Source extract:

[Start of section]

12. The data preparation function of any preceding claim, further comprising a receiver arranged to receive control information related to the preparing of the collected data from a data preparation control function, wherein the one or more processors are arranged to prepare the collected data based on the received control information.
13. The data preparation function of any preceding claim, wherein the one or more processors are arranged to prepare the collected data based on control information provided by a data preparation control function, wherein the control information specifies one or more of the following: a type of data recovery and/ or cleaning method to be implemented by the data preparation function; a type of data formatting that is to be used by the data preparation function to format the collected data; the one or more data sources; how to separate the collected data into data sets; and/ or how to label the data sets.
14. The data preparation function of any preceding claim, further comprising: a transmitter arranged to transmit a control request, the control request comprising one or more of: an indication of the one or more data characteristics; an indication of missing data values from the collected data; an indication of outliers in the collected data; an indication of a data simplification method; and/ or an indication of missing data labels for characterizing the data; and a receiver arranged to receive, responsive to the control request, control information, the control information comprising one or more of: an indication of a type of problem with which the control information is concerned; an indication or specification of a strategy or method for handling the missing data values indicated in the control request; an indication or specification of a strategy or method for handling the outliers indicated in the control request; an indication of an accuracy level; and/ or an indication of a data labelling method.
15. The data preparation function of claim 14, wherein: the control request is sent to a data preparation function controller; and the control information is received from the data preparation function controller.
16. The data preparation function of claim 14, wherein: the control request is sent to a Network Exposure Function, NEF, arranged to remove and/ or abstract network specific information from the control request and to send the control request having the network specific information removed/ abstracted to a data preparation function controller; and the control information is received from the NEF, the NEF having received the control information from the data preparation function controller.
17. The data preparation function of any preceding claim, wherein the data preparation function is a standalone network function in the wireless communication network.

[End of section]

Data records:
[Start of section]

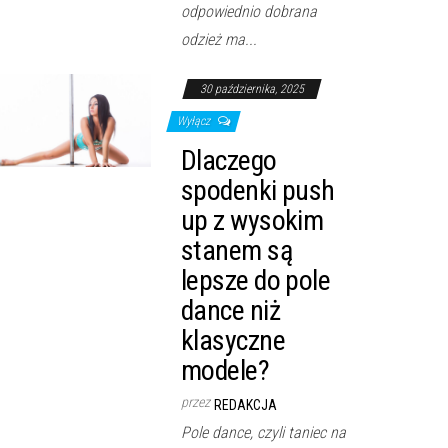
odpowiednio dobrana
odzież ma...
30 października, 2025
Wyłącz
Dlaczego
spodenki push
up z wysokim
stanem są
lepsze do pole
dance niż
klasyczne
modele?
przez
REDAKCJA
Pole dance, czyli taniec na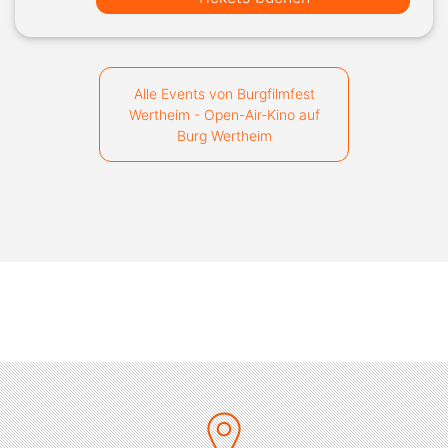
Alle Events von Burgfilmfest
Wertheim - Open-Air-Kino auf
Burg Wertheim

[End of section]

Required action A: According to claim 17 of the patent claims, what kind of function is the data preparation function?
Required action B: Under claim 13 of the patent claims, list everything that the control information may specify.
Required action C: Set down the part of the patent claims that opens with the words containing "13. The data" and closes with "the data sets.".

Written answer A: It is a standalone network function in the wireless communication network.

Written answer B:
- a type of data recovery and/or cleaning method to be implemented by the data preparation function
- a type of data formatting that is to be used by the data preparation function to format the collected data
- the one or more data sources
- how to separate the collected data into data sets
- how to label the data sets

Written answer C:
13. The data preparation function of any preceding claim, wherein the one or more processors are arranged to prepare the collected data based on control information provided by a data preparation control function, wherein the control information specifies one or more of the following: a type of data recovery and/ or cleaning method to be implemented by the data preparation function; a type of data formatting that is to be used by the data preparation function to format the collected data; the one or more data sources; how to separate the collected data into data sets; and/ or how to label the data sets.